The southern Murray-Darling Basin tracked some of its highest rainfall and inflow totals on record in the tail end of 2022, according to the MDBA’s update to the 2022-23 Annual Operating Outlook.
The update details how the Murray-Darling Basin Authority may run the River Murray under a range of possible climate and rainfall scenarios, to help water users and river managers with future planning. Normally released before Christmas, the update was delayed until the main River Murray flood peak had passed.
MDBA Executive Director of River Management, Andrew Reynolds, said the report highlighted the widespread rain and flooding that has dominated the 2022 water year.
“The volume of water flowing into the River Murray system in November and December was the largest recorded in 127 years,” Mr Reynolds said.
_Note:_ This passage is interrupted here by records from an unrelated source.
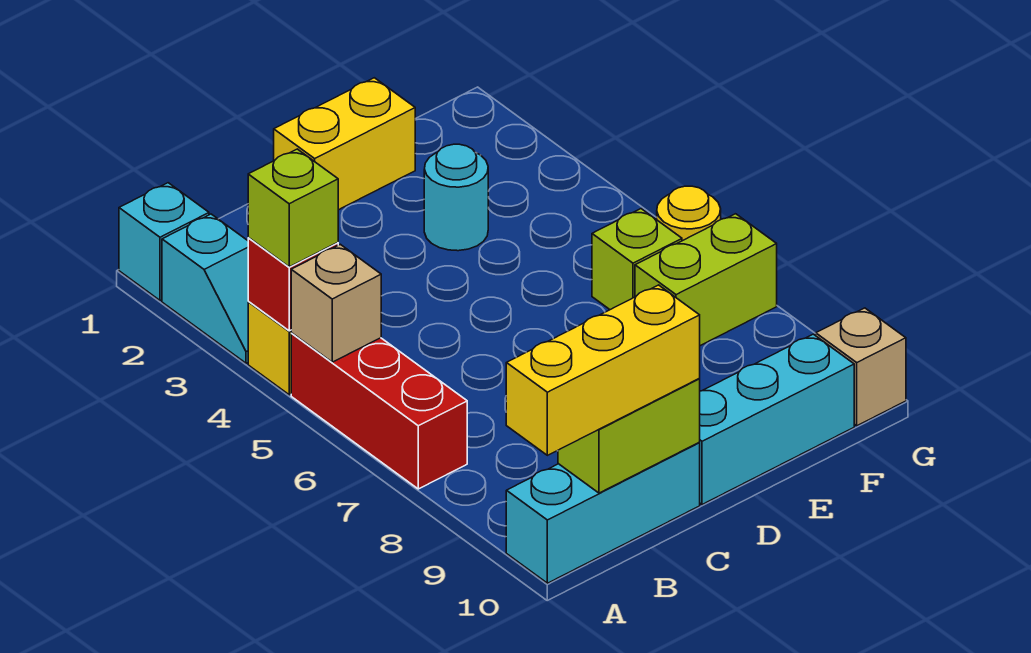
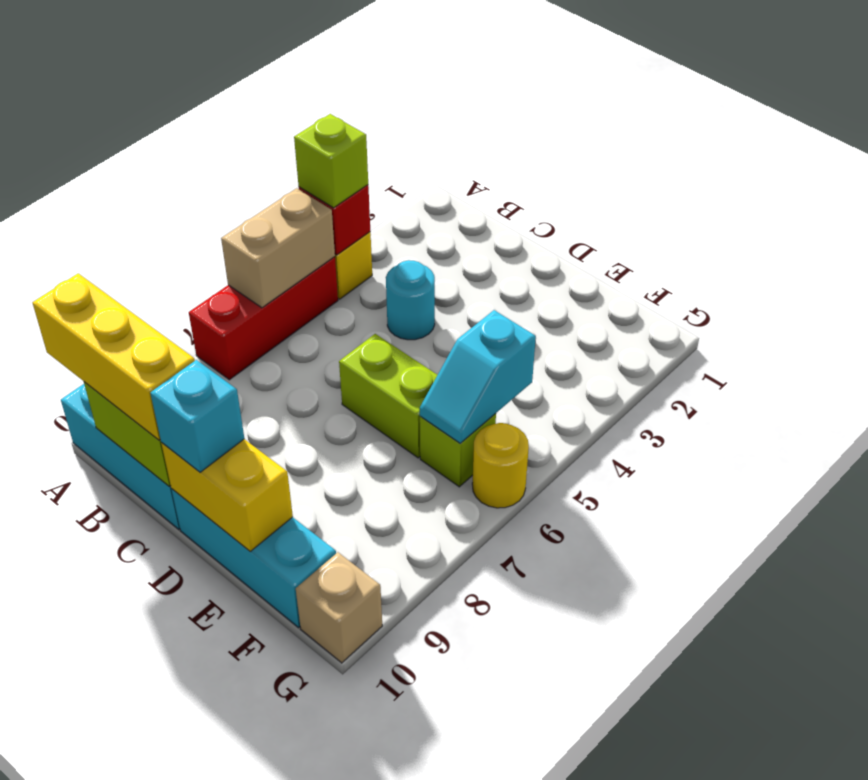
cyan brick A1 level 1 -> cyan brick D10 level 3
cyan slope A2:A3 level 1 top 2 -> cyan slope F5:F6 level 2 top 5
tan brick A5 level 2 -> tan brick A5:A6 level 2
yellow brick D1:E1 level 1 -> yellow brick D10:E10 level 2
cyan round brick E3 level 1 -> cyan round brick C4 level 1
lime brick F7:G7 level 1 -> lime brick D6:E6 level 1

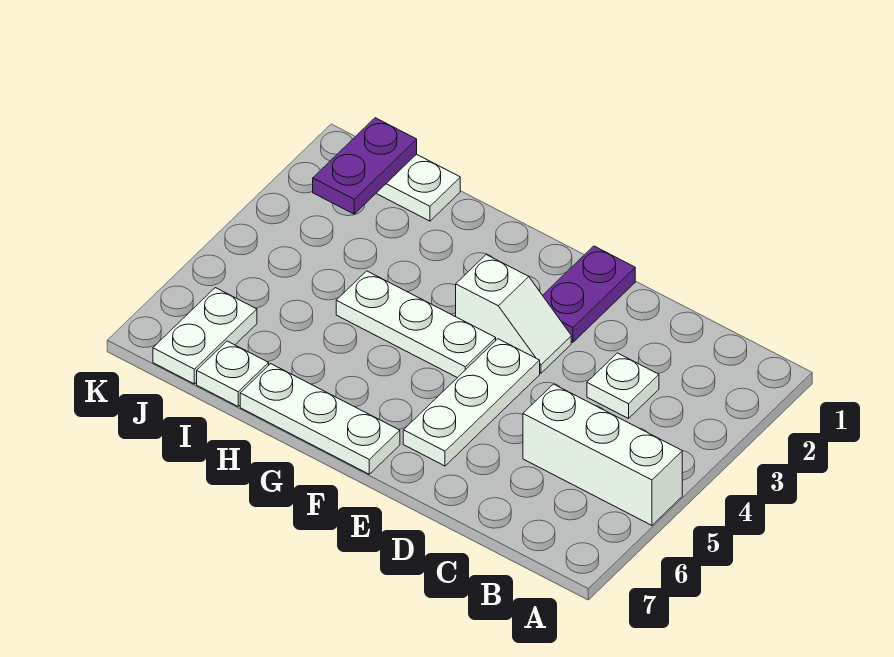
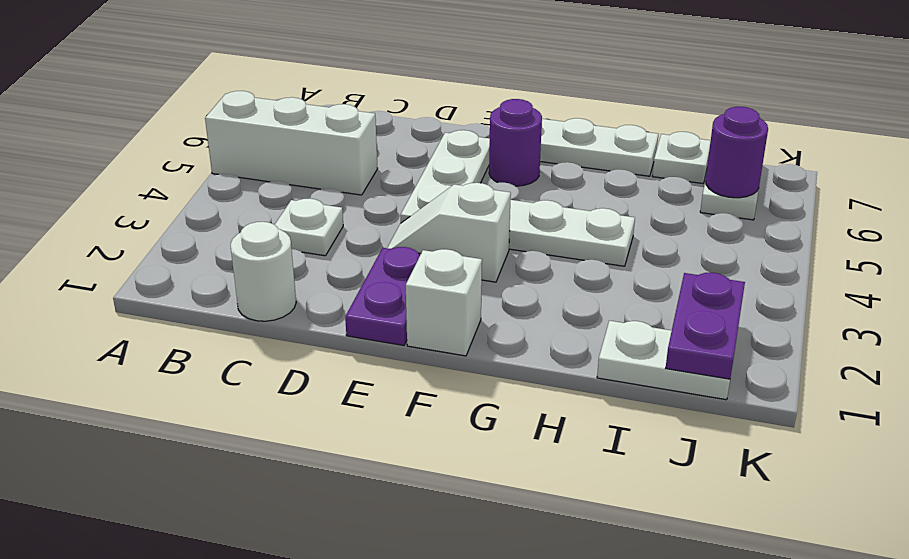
none -> white round brick C1 level 1
none -> white brick F1 level 1
none -> purple round brick F6 level 1
none -> purple round brick J6 level 2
“This followed record-breaking rainfall in many southern Basin communities, particularly between August and December.
“It is heartening to see the Murray River system positioned to provide strong water availability for communities and the environment well into 2023-24.
“This also means it is unlikely the MDBA will need to draw water from the Menindee Lakes into the Murray system anytime soon.”
Mr Reynolds said parts the Murray were expected to return to regulated conditions in the coming months if conditions remained relatively dry, however, water storages in the Murray River system remained at very high levels for this time of year, with Dartmouth Dam and Hume Dam virtually full and the Menindee Lakes above 100 percent.
“The release of water to manage airspace has already started at Dartmouth Dam, and if reasonable rain persists into autumn, releases from Hume Dam will be required as we approach winter.
“The latest climate outlook issued by the Bureau of Meteorology points to average rainfall across the Basin for February to April 2023, with a possible trend to drier conditions from March to May 2023.”
The River Murray System Annual Operating Outlook is prepared by the MDBA with input from the New South Wales, Victorian and South Australian governments.